Output only the lines from the start of the entries through the line holding "zamanda topladıkları veriyi". Each line must match the original exactly.

——

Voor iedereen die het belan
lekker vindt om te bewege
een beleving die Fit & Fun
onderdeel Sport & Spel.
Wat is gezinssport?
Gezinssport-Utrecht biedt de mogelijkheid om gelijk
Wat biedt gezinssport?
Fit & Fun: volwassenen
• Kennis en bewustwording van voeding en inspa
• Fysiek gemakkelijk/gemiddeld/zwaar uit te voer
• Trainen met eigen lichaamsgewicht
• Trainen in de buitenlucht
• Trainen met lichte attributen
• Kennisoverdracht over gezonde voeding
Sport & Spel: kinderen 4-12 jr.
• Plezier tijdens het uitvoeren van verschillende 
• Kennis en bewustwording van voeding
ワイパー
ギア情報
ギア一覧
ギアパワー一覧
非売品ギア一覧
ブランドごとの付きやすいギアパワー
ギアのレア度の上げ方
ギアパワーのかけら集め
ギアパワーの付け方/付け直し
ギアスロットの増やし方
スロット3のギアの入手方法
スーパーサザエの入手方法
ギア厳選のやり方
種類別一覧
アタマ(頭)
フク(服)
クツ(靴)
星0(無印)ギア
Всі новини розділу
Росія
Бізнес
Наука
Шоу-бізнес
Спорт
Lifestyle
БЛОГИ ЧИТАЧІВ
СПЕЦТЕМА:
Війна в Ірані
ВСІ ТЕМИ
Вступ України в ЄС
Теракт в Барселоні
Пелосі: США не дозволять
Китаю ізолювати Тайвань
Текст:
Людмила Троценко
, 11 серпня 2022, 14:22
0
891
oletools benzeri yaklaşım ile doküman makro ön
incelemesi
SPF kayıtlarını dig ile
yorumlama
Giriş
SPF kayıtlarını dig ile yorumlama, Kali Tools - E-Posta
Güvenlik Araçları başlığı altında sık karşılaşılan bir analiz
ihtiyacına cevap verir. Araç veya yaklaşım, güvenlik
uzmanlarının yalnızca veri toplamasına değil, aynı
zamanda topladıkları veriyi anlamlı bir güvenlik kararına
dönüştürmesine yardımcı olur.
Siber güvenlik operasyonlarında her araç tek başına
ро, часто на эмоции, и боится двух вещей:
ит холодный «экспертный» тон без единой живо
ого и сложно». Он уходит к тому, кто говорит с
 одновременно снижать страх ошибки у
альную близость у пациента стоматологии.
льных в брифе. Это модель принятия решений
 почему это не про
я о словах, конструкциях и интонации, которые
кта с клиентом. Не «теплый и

——

REPLY TO THE TASK:
Voor iedereen die het belan
lekker vindt om te bewege
een beleving die Fit & Fun
onderdeel Sport & Spel.
Wat is gezinssport?
Gezinssport-Utrecht biedt de mogelijkheid om gelijk
Wat biedt gezinssport?
Fit & Fun: volwassenen
• Kennis en bewustwording van voeding en inspa
• Fysiek gemakkelijk/gemiddeld/zwaar uit te voer
• Trainen met eigen lichaamsgewicht
• Trainen in de buitenlucht
• Trainen met lichte attributen
• Kennisoverdracht over gezonde voeding
Sport & Spel: kinderen 4-12 jr.
• Plezier tijdens het uitvoeren van verschillende 
• Kennis en bewustwording van voeding
ワイパー
ギア情報
ギア一覧
ギアパワー一覧
非売品ギア一覧
ブランドごとの付きやすいギアパワー
ギアのレア度の上げ方
ギアパワーのかけら集め
ギアパワーの付け方/付け直し
ギアスロットの増やし方
スロット3のギアの入手方法
スーパーサザエの入手方法
ギア厳選のやり方
種類別一覧
アタマ(頭)
フク(服)
クツ(靴)
星0(無印)ギア
Всі новини розділу
Росія
Бізнес
Наука
Шоу-бізнес
Спорт
Lifestyle
БЛОГИ ЧИТАЧІВ
СПЕЦТЕМА:
Війна в Ірані
ВСІ ТЕМИ
Вступ України в ЄС
Теракт в Барселоні
Пелосі: США не дозволять
Китаю ізолювати Тайвань
Текст:
Людмила Троценко
, 11 серпня 2022, 14:22
0
891
oletools benzeri yaklaşım ile doküman makro ön
incelemesi
SPF kayıtlarını dig ile
yorumlama
Giriş
SPF kayıtlarını dig ile yorumlama, Kali Tools - E-Posta
Güvenlik Araçları başlığı altında sık karşılaşılan bir analiz
ihtiyacına cevap verir. Araç veya yaklaşım, güvenlik
uzmanlarının yalnızca veri toplamasına değil, aynı
zamanda topladıkları veriyi anlamlı bir güvenlik kararına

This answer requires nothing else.